#### Supplied material ####

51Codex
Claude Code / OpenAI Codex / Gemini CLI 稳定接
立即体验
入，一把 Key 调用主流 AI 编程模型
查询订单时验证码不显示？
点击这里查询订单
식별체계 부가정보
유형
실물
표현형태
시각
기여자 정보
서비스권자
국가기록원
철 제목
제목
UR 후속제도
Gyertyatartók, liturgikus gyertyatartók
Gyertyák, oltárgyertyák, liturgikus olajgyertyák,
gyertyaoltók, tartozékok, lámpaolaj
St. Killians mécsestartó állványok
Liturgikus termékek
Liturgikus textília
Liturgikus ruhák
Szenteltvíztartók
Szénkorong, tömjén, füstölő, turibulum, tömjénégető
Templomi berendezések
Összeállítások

####

• **Problem statement**:
Please write out every line of the entries above, keeping each character unchanged.

• **Task output**:
51Codex
Claude Code / OpenAI Codex / Gemini CLI 稳定接
立即体验
入，一把 Key 调用主流 AI 编程模型
查询订单时验证码不显示？
点击这里查询订单
식별체계 부가정보
유형
실물
표현형태
시각
기여자 정보
서비스권자
국가기록원
철 제목
제목
UR 후속제도
Gyertyatartók, liturgikus gyertyatartók
Gyertyák, oltárgyertyák, liturgikus olajgyertyák,
gyertyaoltók, tartozékok, lámpaolaj
St. Killians mécsestartó állványok
Liturgikus termékek
Liturgikus textília
Liturgikus ruhák
Szenteltvíztartók
Szénkorong, tömjén, füstölő, turibulum, tömjénégető
Templomi berendezések
Összeállítások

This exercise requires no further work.